Hardcore Murakami fans might be aware of all this, but arguably the most important part of his origin story is rarely if ever mentioned. At Waseda University, he studied drama with a focus on screenwriting. In fact, running his Japanese wiki page through Google translate, it seems being a screenwriter was his first ambition, producing numerous scripts and scenarios, none of which have ever been produced. I’ve seen posts online about how these scripts, still stuck in his drawer, number in the twenties, but at this time I cannot confirm that number. Either way, he did a lot of screenwriting before trying his hand at prose.

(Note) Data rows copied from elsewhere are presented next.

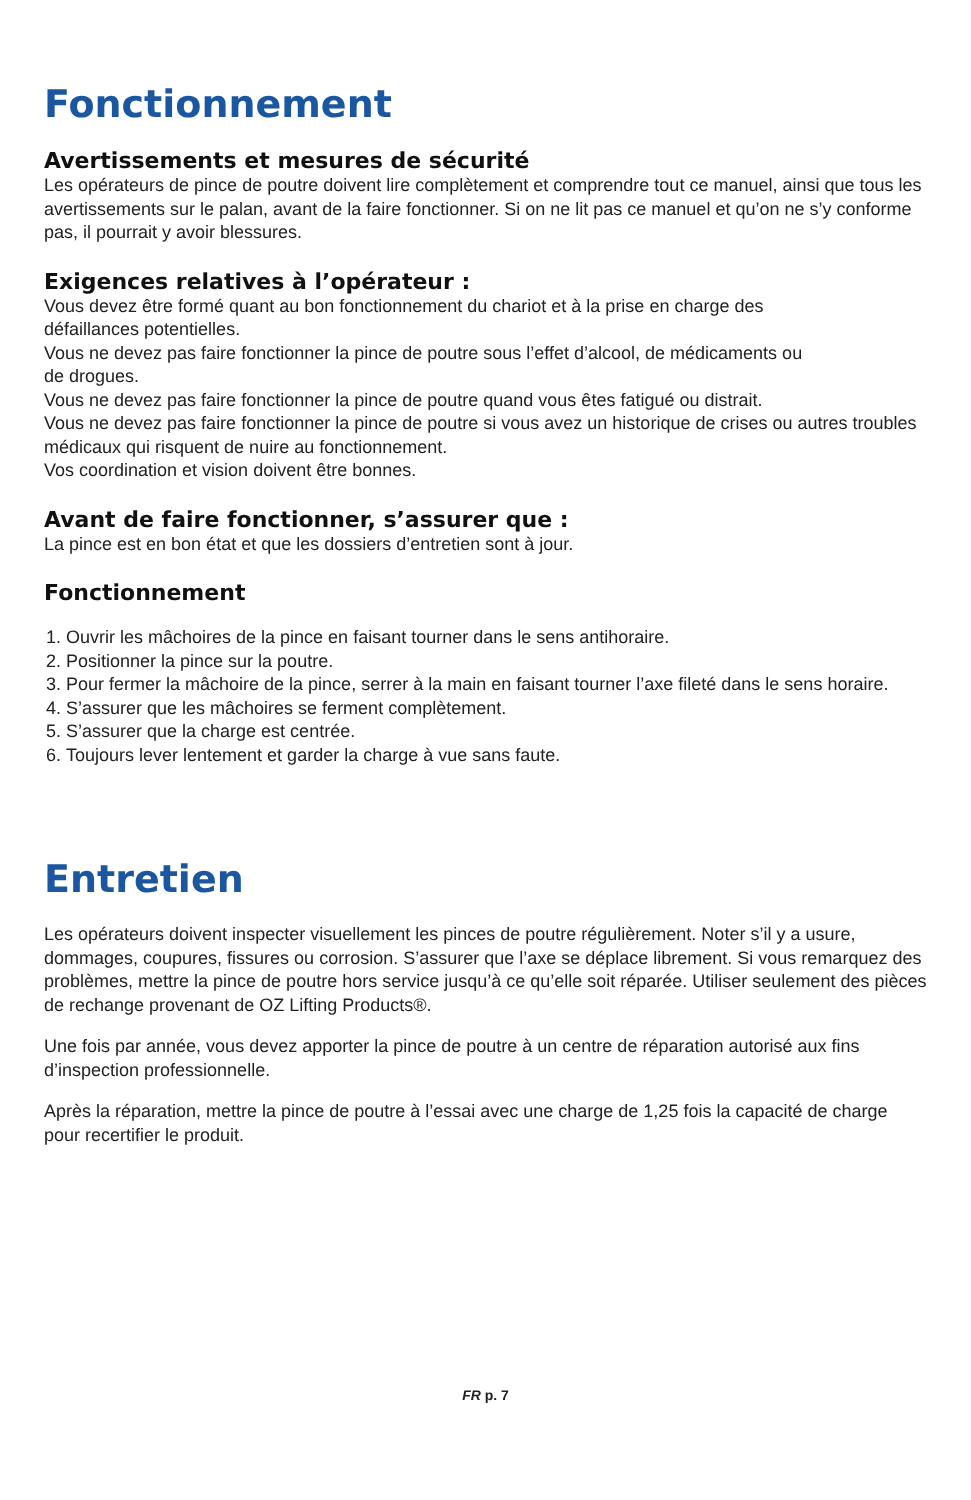Fonctionnement
Avertissements et mesures de sécurité
Les opérateurs de pince de poutre doivent lire complètement et comprendre tout ce manuel, ainsi que tous les avertissements sur le palan, avant de la faire fonctionner. Si on ne lit pas ce manuel et qu’on ne s’y conforme pas, il pourrait y avoir blessures.
Exigences relatives à l’opérateur :
Vous devez être formé quant au bon fonctionnement du chariot et à la prise en charge des
défaillances potentielles.
Vous ne devez pas faire fonctionner la pince de poutre sous l’effet d’alcool, de médicaments ou
de drogues.
Vous ne devez pas faire fonctionner la pince de poutre quand vous êtes fatigué ou distrait.
Vous ne devez pas faire fonctionner la pince de poutre si vous avez un historique de crises ou autres troubles médicaux qui risquent de nuire au fonctionnement.
Vos coordination et vision doivent être bonnes.
Avant de faire fonctionner, s’assurer que :
La pince est en bon état et que les dossiers d’entretien sont à jour.
Fonctionnement
1. Ouvrir les mâchoires de la pince en faisant tourner dans le sens antihoraire.
2. Positionner la pince sur la poutre.
3. Pour fermer la mâchoire de la pince, serrer à la main en faisant tourner l’axe fileté dans le sens horaire.
4. S’assurer que les mâchoires se ferment complètement.
5. S’assurer que la charge est centrée.
6. Toujours lever lentement et garder la charge à vue sans faute.
Entretien
Les opérateurs doivent inspecter visuellement les pinces de poutre régulièrement. Noter s’il y a usure, dommages, coupures, fissures ou corrosion. S’assurer que l’axe se déplace librement. Si vous remarquez des problèmes, mettre la pince de poutre hors service jusqu’à ce qu’elle soit réparée. Utiliser seulement des pièces de rechange provenant de OZ Lifting Products®.
Une fois par année, vous devez apporter la pince de poutre à un centre de réparation autorisé aux fins d’inspection professionnelle.
Après la réparation, mettre la pince de poutre à l’essai avec une charge de 1,25 fois la capacité de charge pour recertifier le produit.
FR p. 7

Murakami thus goes from being a natural prodigy who struck gold with his first piece to an ambitious, well read, prolific writer who began creating work years before any of it saw the light of day. So any would-be writers feeling down today, just remember even the best often spend lots of time slaving away in anonymity, and if their biography suggests that they didn’t, it is much more likely that that section is just missing. And for those still discouraged, perhaps try switching formats. After all, a rejected screenwriter found success as a novelist: who’s to say it couldn’t happen again.

A Young William Golding

As a wannabe writer, I find nothing as motivating as learning about famous writers when they were just starting out. What were they like before they were well known, before they knew they had made it?

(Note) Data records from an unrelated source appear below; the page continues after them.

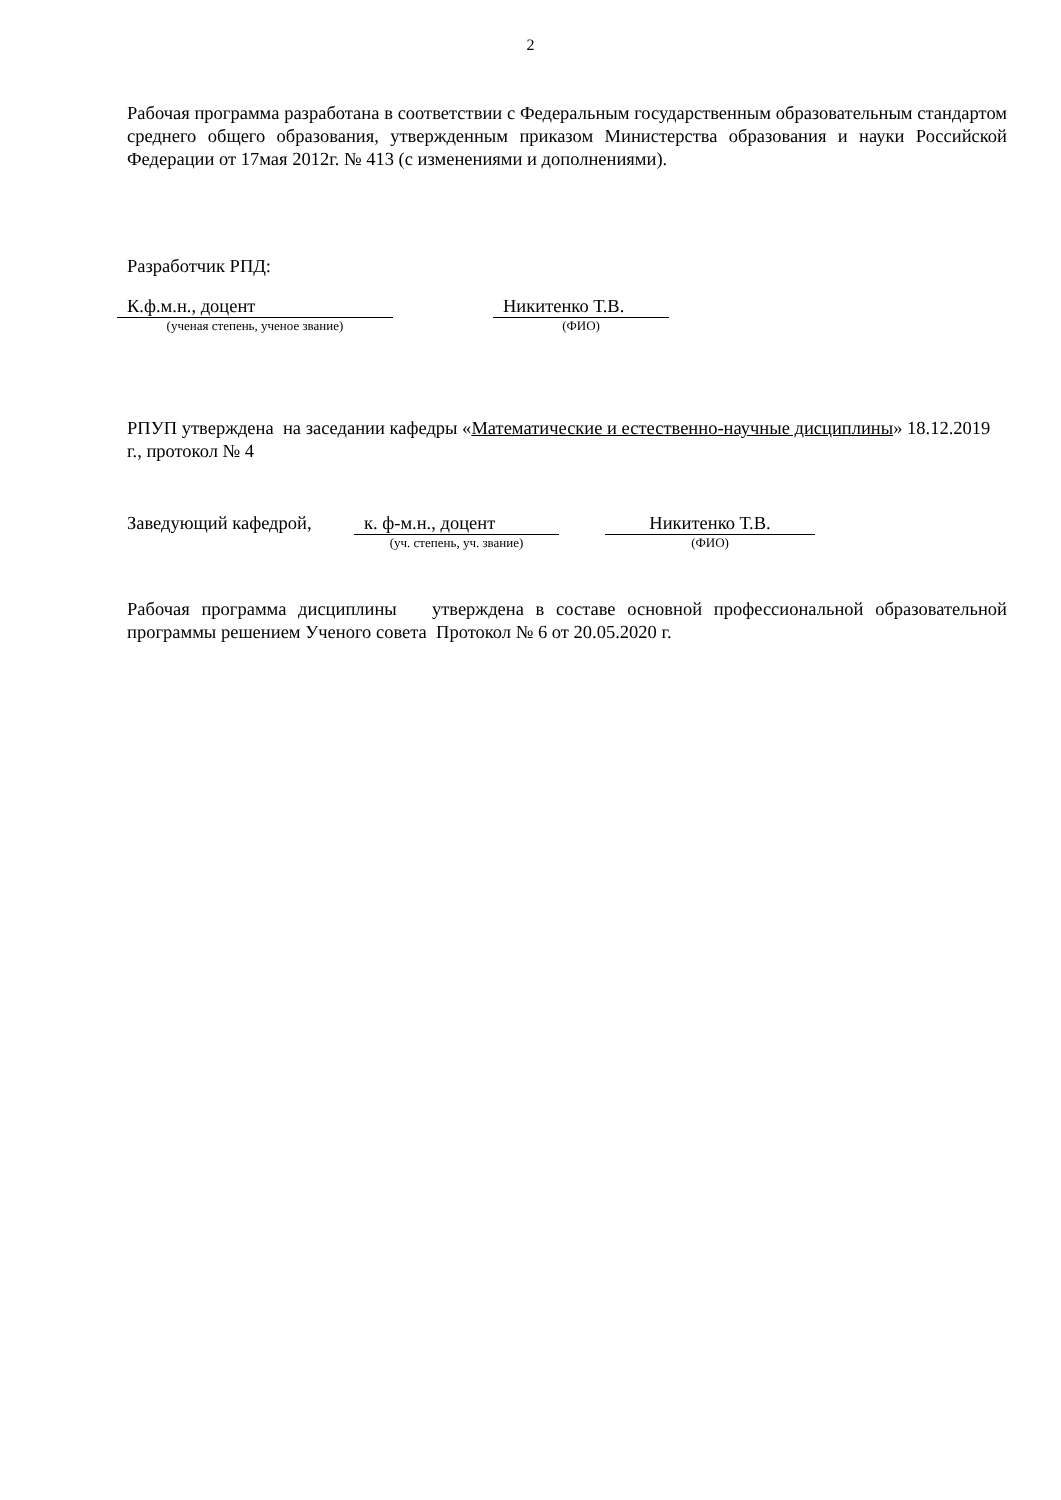2
Рабочая программа разработана в соответствии с Федеральным государственным образовательным стандартом среднего общего образования, утвержденным приказом Министерства образования и науки Российской Федерации от 17мая 2012г. № 413 (с изменениями и дополнениями).
Разработчик РПД:
К.ф.м.н., доцент
(ученая степень, ученое звание)
Никитенко Т.В.
(ФИО)
РПУП утверждена на заседании кафедры «Математические и естественно-научные дисциплины» 18.12.2019 г., протокол № 4
Заведующий кафедрой, к. ф-м.н., доцент
(уч. степень, уч. звание)
Никитенко Т.В.
(ФИО)
Рабочая программа дисциплины утверждена в составе основной профессиональной образовательной программы решением Ученого совета Протокол № 6 от 20.05.2020 г.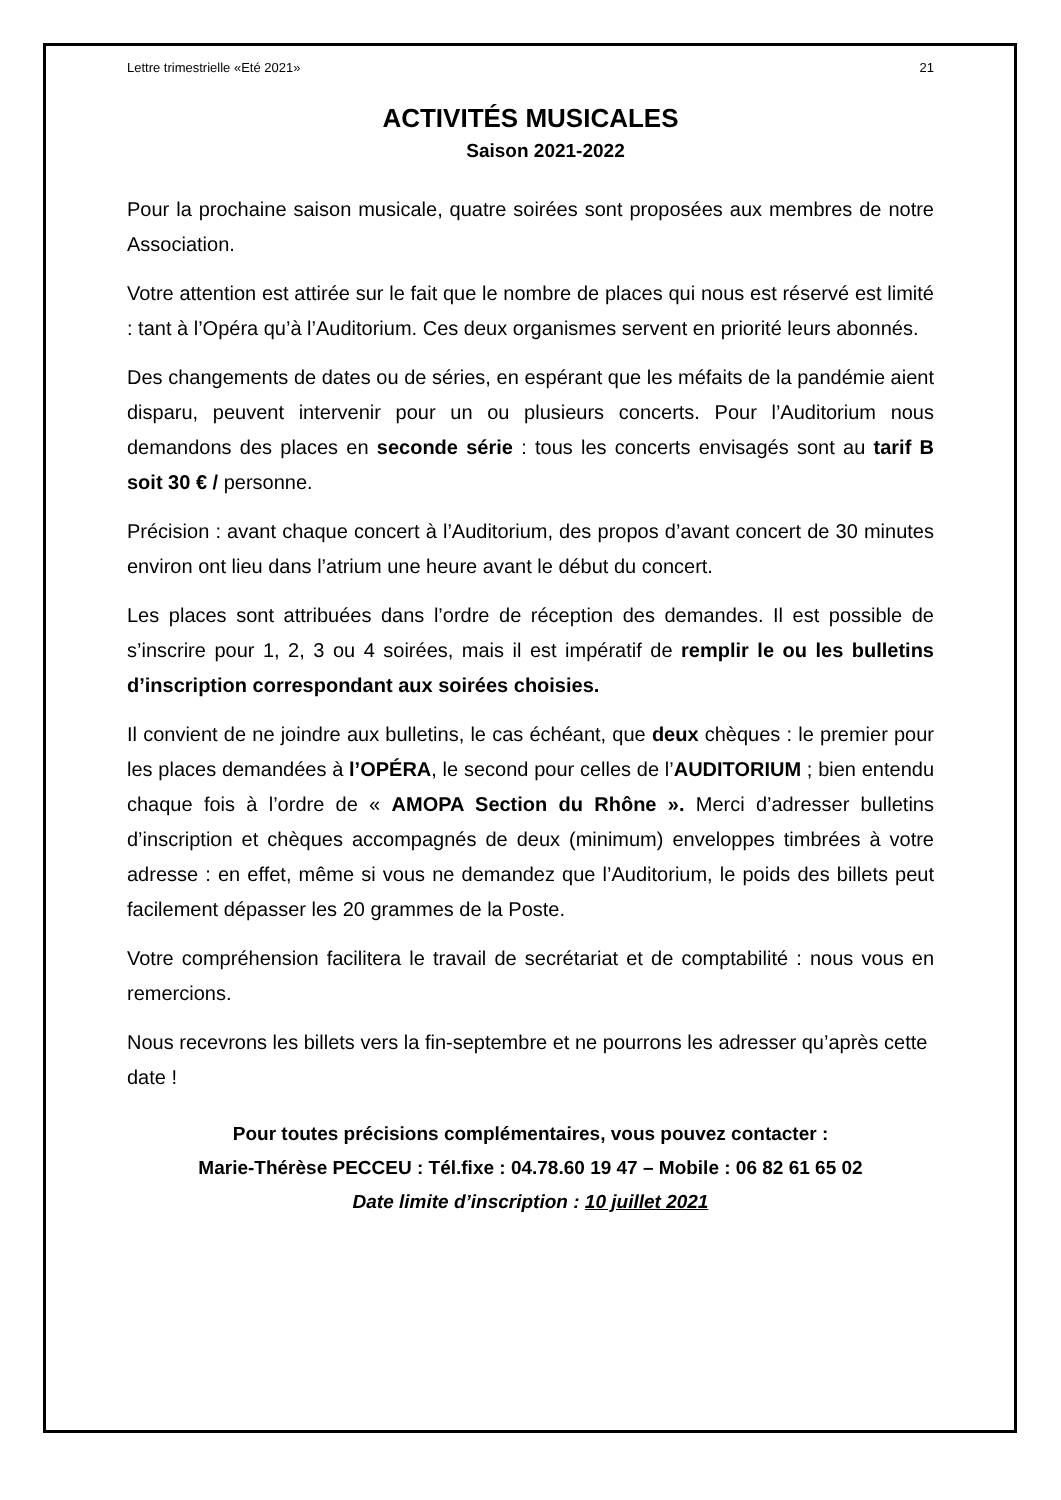Lettre trimestrielle «Eté 2021» 21
ACTIVITÉS MUSICALES
Saison 2021-2022
Pour la prochaine saison musicale, quatre soirées sont proposées aux membres de notre Association.
Votre attention est attirée sur le fait que le nombre de places qui nous est réservé est limité : tant à l’Opéra qu’à l’Auditorium. Ces deux organismes servent en priorité leurs abonnés.
Des changements de dates ou de séries, en espérant que les méfaits de la pandémie aient disparu, peuvent intervenir pour un ou plusieurs concerts. Pour l’Auditorium nous demandons des places en seconde série : tous les concerts envisagés sont au tarif B soit 30 € / personne.
Précision : avant chaque concert à l’Auditorium, des propos d’avant concert de 30 minutes environ ont lieu dans l’atrium une heure avant le début du concert.
Les places sont attribuées dans l’ordre de réception des demandes. Il est possible de s’inscrire pour 1, 2, 3 ou 4 soirées, mais il est impératif de remplir le ou les bulletins d’inscription correspondant aux soirées choisies.
Il convient de ne joindre aux bulletins, le cas échéant, que deux chèques : le premier pour les places demandées à l’OPÉRA, le second pour celles de l’AUDITORIUM ; bien entendu chaque fois à l’ordre de « AMOPA Section du Rhône ». Merci d’adresser bulletins d’inscription et chèques accompagnés de deux (minimum) enveloppes timbrées à votre adresse : en effet, même si vous ne demandez que l’Auditorium, le poids des billets peut facilement dépasser les 20 grammes de la Poste.
Votre compréhension facilitera le travail de secrétariat et de comptabilité : nous vous en remercions.
Nous recevrons les billets vers la fin-septembre et ne pourrons les adresser qu’après cette date !
Pour toutes précisions complémentaires, vous pouvez contacter :
Marie-Thérèse PECCEU : Tél.fixe : 04.78.60 19 47 – Mobile : 06 82 61 65 02
Date limite d’inscription : 10 juillet 2021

Today, the focus is on William Golding, best known for LORD OF THE FLIES. The information comes from John Carey’s excellent biography, THE MAN WHO WROTE LORD OF THE FLIES. Though now viewed as something like a one trick pony, Golding wrote a number of other novels (many of them have fallen in stature since release, but in his lifetime later works such as DARKNESS VISIBLE and TO THE ENDS OF THE EARTH received wide acclaim), a couple nonfiction pieces, some plays, and exactly one collection of poems.

That collection, aptly but boringly entitled POEMS, came remarkably early in his career, with the book published when he was 23 and most of the content written during his college years. His next published work, LORD OF THE FLIES, would not be released until 20 years later.

What happened in the interim?

Golding was still writing, mentioning in a letter from the late 1930’s a novel he was at work on, though it is unknown if he ever finished the draft. Short stories and poems also flowed from his pen, but few if any were picked up.

Golding began to work on larger projects after the war. The first, SEAHORSE, was a nonfiction account of sailing while also training for D-Day. While his other nonfiction works are mostly collections of essays, lectures, or travelogues, this is a straight biographical account.

His next two would be novels, though still drawing on his life experience. CIRCLE UNDER THE SEA features sailing as a prominent theme in the story of a man trying to discover treasure on an island. And, although he wrote in the evenings, Golding needed a day job, settling on being a teacher. His next novel, SHORT MEASURE, is a drama set in an English boarding school, and was considered by publishing houses before ultimately getting rejected. None of them have been published, even posthumously.

For anyone doubting themselves, just remember, Golding wrote at minimum three and a half extended prose pieces, along with a good amount of poetry and miscellaneous works before his first novel hit the market. He was 43 years old. Whatever one thinks of Golding, whether he is a one trick pony or a stain on the Nobel (I disagree with both thoughts), it is impossible to deny that he let rejection halt his dreams.